A single crawl's stats look fine in isolation — the signal is in the trend across runs. Why I persist every stat from every scheduled spider, and what that history unlocks.

Here’s a number: your spider scraped 14,200 items last night. Is that good or bad?

You can’t answer that. Not from one run. If it averages 14,000, it’s a healthy night. If it averages 22,000, something just broke and you should be paged. The number is meaningless without history — and yet most scraping setups throw that history away the moment the process exits.

Scrapy hands you a rich stats dictionary at the end of every crawl. Keeping it is nearly free. Throwing it away is one of the most common, and most quietly expensive, mistakes I see in scheduled scraping.

What you’re discarding

At spider_closed, Scrapy’s stats collector holds dozens of useful numbers:

  • item_scraped_count, item_dropped_count
  • response_received_count and the full downloader/response_status_count/* breakdown
  • retry/count, downloader/exception_count
  • elapsed_time_seconds, finish_reason
  • memusage/max
  • plus any custom stats you increment yourself

Every one of these is a data point on a time series you’re not recording.

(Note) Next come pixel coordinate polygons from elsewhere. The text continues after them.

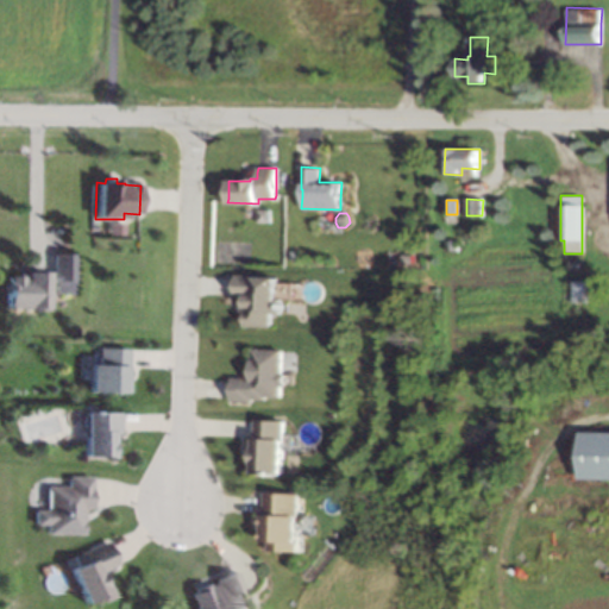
[(124,234),(123,223),(107,223),(107,234),(124,234)]
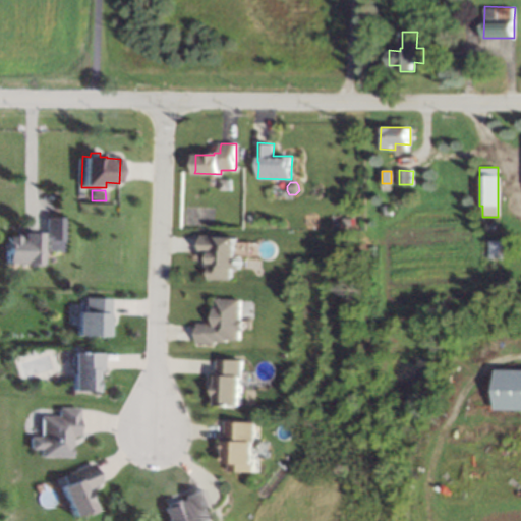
[(391,214),(382,213),(382,205),(392,205),(391,214)]
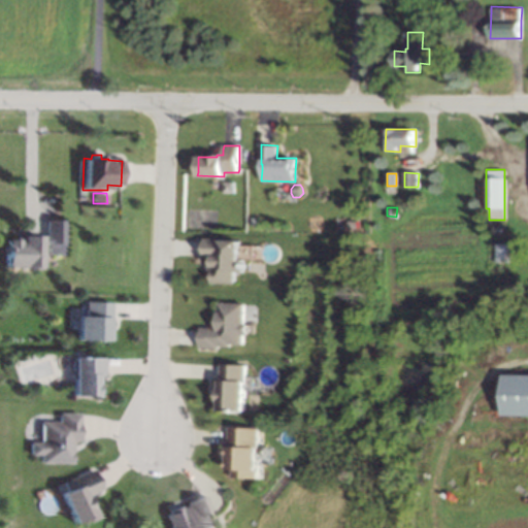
[(62,244),(61,244),(61,254),(46,254),(46,243),(37,243),(37,267),(1,268),(1,249),(3,249),(3,240),(14,240),(14,243),(18,243),(18,236),(25,236),(44,236),(43,220),(54,220),(62,220),(62,244)]
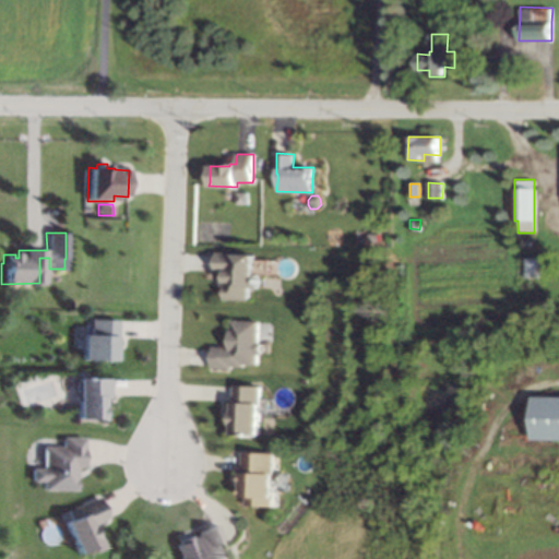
[(528,248),(519,248),(519,239),(528,239),(528,248)]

Why one run is useless on its own

Almost every meaningful question about a crawl is comparative:

  • Is item count down? Compared to what?
  • Is the run slower? Than when?
  • Did errors spike? Relative to the baseline?

Without stored history, every alert threshold is a guess and every investigation starts from zero. With it, the spider’s own past becomes the baseline — and most problems show up as a deviation long before they become a failure.

What the history unlocks

Catching slow degradation. The scary failures aren’t the sudden ones — those trip any monitor. It’s the selector that rots gradually: 100% fill, then 98%, then 95%, over three weeks. No single run looks alarming. The trend is obvious the moment you can plot it.

Dynamic thresholds. This is the big one, and it closes the loop with your monitors. Instead of a brittle threshold = 15000, you assert against the rolling average: “alert if this run is more than 2σ below the last 30 days.” Thresholds that calibrate themselves don’t cry wolf and don’t sleep through real drops.

Forensics. When someone asks “why did Tuesday’s data look off?”, stored stats answer it in one query — Tuesday had a retry spike and finished on closespider_timeout. Without history, that’s an unanswerable shrug.

Capacity and cost planning. Duration creeping up run over run tells you when you’ll blow your window. Response counts map directly to proxy spend. Memory trends warn you before a worker starts OOM-ing.

Reporting. “99.4% coverage, 12-month uptime” is a sentence you can only write if you kept the numbers.

How to keep them (it’s tiny)

Hook spider_closed and write the whole stats dict to a table — one row per run, with a run ID, spider name, and timestamp:

from scrapy import signals

class StatsHistoryExtension:
    @classmethod
    def from_crawler(cls, crawler):
        ext = cls()
        crawler.signals.connect(ext.spider_closed, signal=signals.spider_closed)
        return ext

    def spider_closed(self, spider):
        stats = spider.crawler.stats.get_stats()
        db.execute(
            "INSERT INTO crawl_stats (spider, run_at, stats) VALUES (%s, now(), %s)",
            (spider.name, json.dumps(stats, default=str)),
        )

A single JSONB column (on Postgres) is the path of least resistance — store the entire dict and decide what matters later. If you already run a metrics stack, push the same numbers to a time-series DB instead and get dashboards for free. Either way, enable it in settings:

EXTENSIONS = {"myproject.extensions.StatsHistoryExtension": 500}

Store everything; decide later

The instinct is to cherry-pick “the important stats.” Resist it. The stats dict is kilobytes — storing all of it for years costs almost nothing, and the field you didn’t think you’d need is exactly the one you’ll want during the next incident. Disk is cheap; a blind spot during an outage is not.

A single run tells you nothing. A thousand runs tell you everything — but only if you kept them.

Pair this with a good set of monitors and your crawls stop being black boxes that occasionally surprise you, and become systems whose behaviour you can actually see, trust, and reason about over time.